The turnaround in the soil moisture profile in New South Wales has been phenomenal. Almost all of the cropping districts have had more than 150 per cent of average rainfall for the three months ending April 30. Most farms in the more marginal areas west of the Newell Highway have received more than double their average for the same period.
This is excellent news for farmers in the drought-ravaged central-western and north-western areas, many of whom have grown very little grain since the bumper harvest in 2016. These are the big swing areas of the state, and when they get a good start production can be huge. With a good moisture profile at the ideal time sowing time, there will be a massive increase in the states planted area and near-record production is a possibility if the season is kind.
A New South Wales wheat crop approaching 9 million metric tonnes (MMT) is undoubtedly on the cards, especially with the positive three-month rainfall outlook issued by the Bureau of Meteorology (BOM) last week. Barley production in excess of 2MMT, canola production of 1MMT and chickpea production of 0.4MMT are realistic expectations at this early stage in the crop calendar.
Victoria is in a very similar situation. The northern parts of the state suffered dreadfully from a poor spring in 2019. They have received upwards of 150 per cent of their average for the February to April period. Conversely, the southwestern parts of the state, who had a cracking 2019 crop, have not fared as well but are still above average.
With the great start to the planting season production of 4MMT of wheat, 1.9MMT of barley and 0.7MMT of canola is quite achievable in Victoria assuming at least average monthly rainfall for the balance of the season.
Rainfall in the second half of April has been sufficient to raise the soil moisture profile in most of South Australia’s winter cropping regions to very favourable levels as the planting of this year’s crop moves into top gear. With the soil temperatures still relatively high for this time of the year the early sown crops are absolutely jumping out of the ground.
As a result, winter crop production is expected to jump significantly on the back of an increase in planted area and improved yields. A wheat crop of 4.5MMT, barley crop of 1.8MMT and a canola crop of 0.4MMT are credible targets at this point in the season.
The two states that still have big question marks regarding 2020/21 production are Western Australia and Queensland, both due to lack of autumn rainfall.
The weather pattern in southern Queensland so far in 2020 is eerily similar to that of last year except the rains that came in late summer were about two weeks earlier. And like the autumn of 2019, the tap has been turned off, and confidence around winter crop production is waning. Many parts of Central Queensland are in the same boat with wet season rainfall well below average.
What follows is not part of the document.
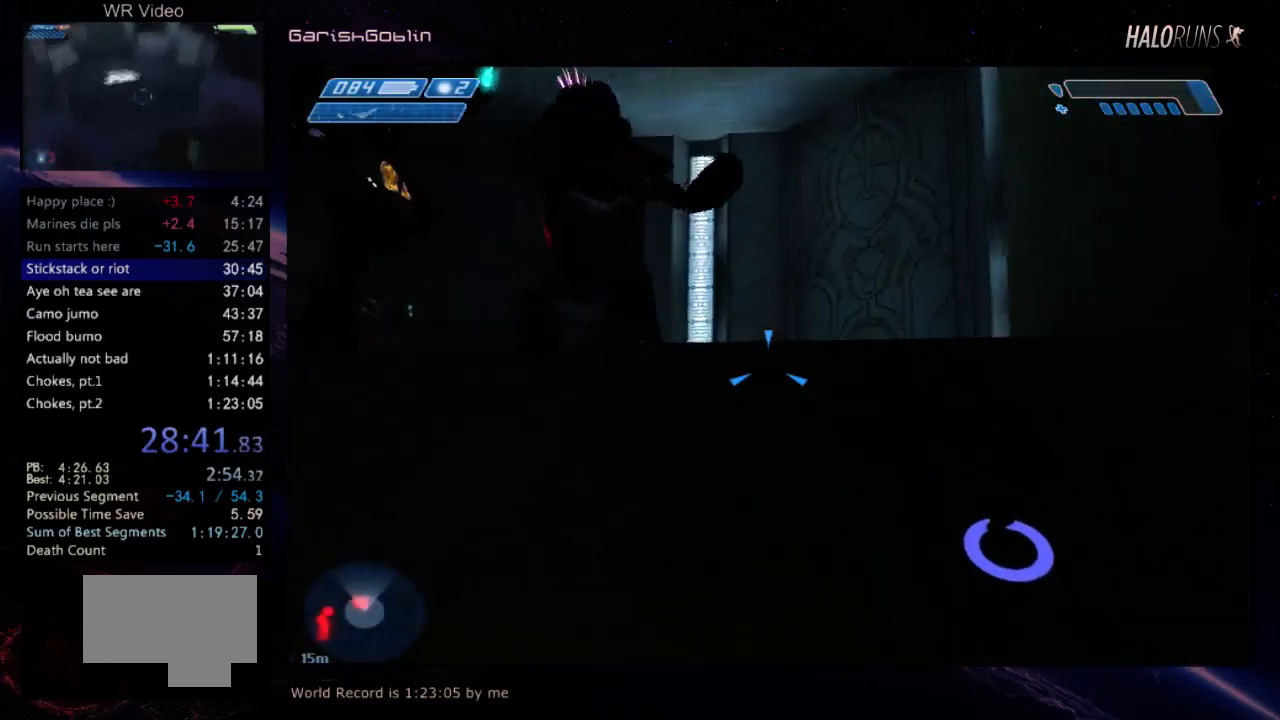
{"keys": ["w"], "events": []}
It is still early in the planting window, and there is plenty of time for the rains to arrive. And a certain proportion of the crop will be sown dry. But on the back of three poor winter crops in a row, and very little joy from a summer crop viewpoint over the same period, the appetite for growers to go all-in is simply not there. The risk is far too high until there is evidence that the weather pattern has changed.
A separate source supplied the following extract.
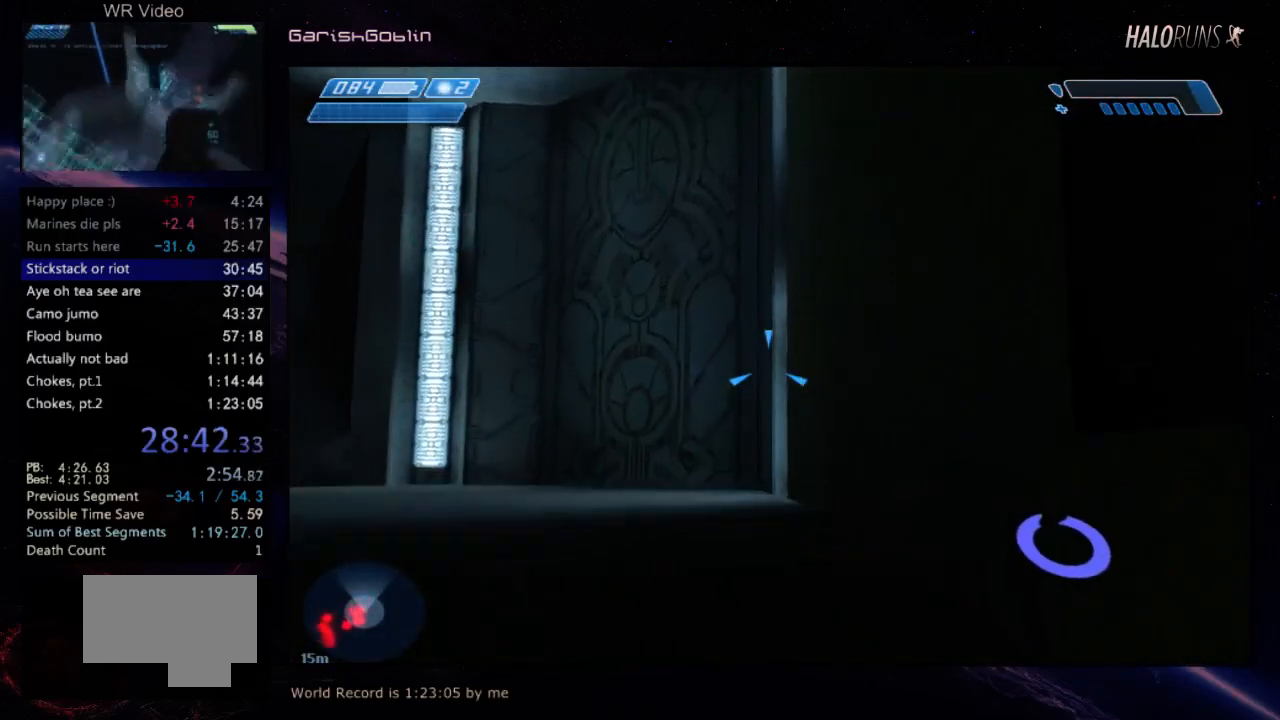
{"keys": ["w"], "events": []}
At this stage of the cycle, a wheat crop of 1.8MMT, barley production of 0.3MMT and chickpea output approaching 0.4MMT is possible, but more autumn rain is required across all districts to maximise the Queensland plant.
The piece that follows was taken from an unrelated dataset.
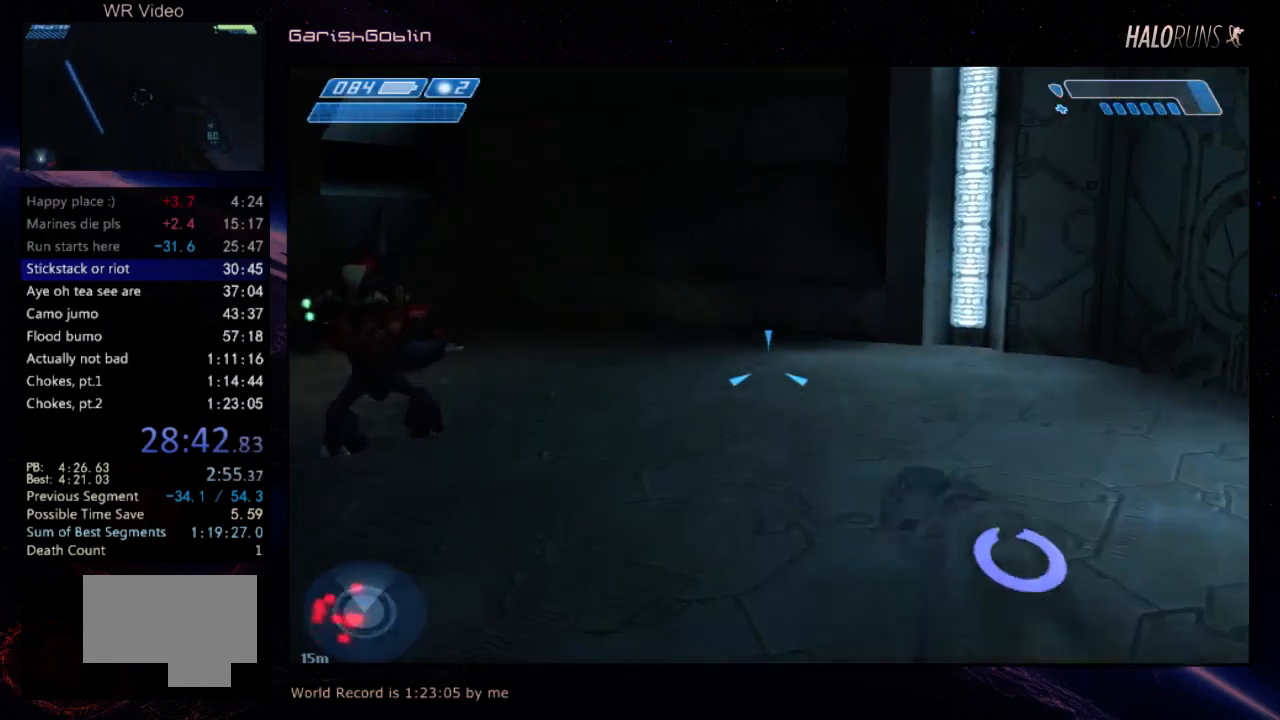
{"keys": ["w"], "events": []}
Year-to-date rainfall in Western Australia is also below average across almost all districts. But unlike eastern Australia, save for Queensland, April rainfall was no more than 40 per cent of average in most regions. That said, the average autumn break for the state is May 25, so it is definitely not panic stations as yet.
While a poor production year in the west in 2019 may be fresh on grower’s minds, most are now focussed on planting their 2020 crop, whether it be into moisture, or in most cases, dry. Assuming the break arrives in the second half of May a return to above-average yields is expected. Wheat, barley and canola production of 10.5MMT, 4MT and 1.7MMT respectively appear reasonable opening estimates.
With the excellent planting conditions through New South Wales, Victoria and South Australia, and plenty of time for the Western Australian cropping belt to receive their autumn break, national winter crop production is in for a sizeable rebound compared with last season.
Wheat will be the biggest winner with a 28MMT crop, up 93 per cent from the 14.5MMT produced in 2019. The increase in barley production will not be as dramatic, mainly because the crop held up exceptionally well under adverse production conditions last year. A crop of 10MMT is undoubtedly achievable, up from 8.5MMT last season. Canola and chickpea production should both increase year-on-year to 3.8MMT and 0.8MMT, respectively.
The BOM is forecasting wetter than average conditions across the southern two-thirds of the continent for the May to July period and a possible negative Indian Ocean dipole in the second half of the year. This favours Australia’s winter cropping regions and augers well for a return to average or above-average production. However, the one state that remains a concern at the moment is Queensland, especially as it is now entering its dry season.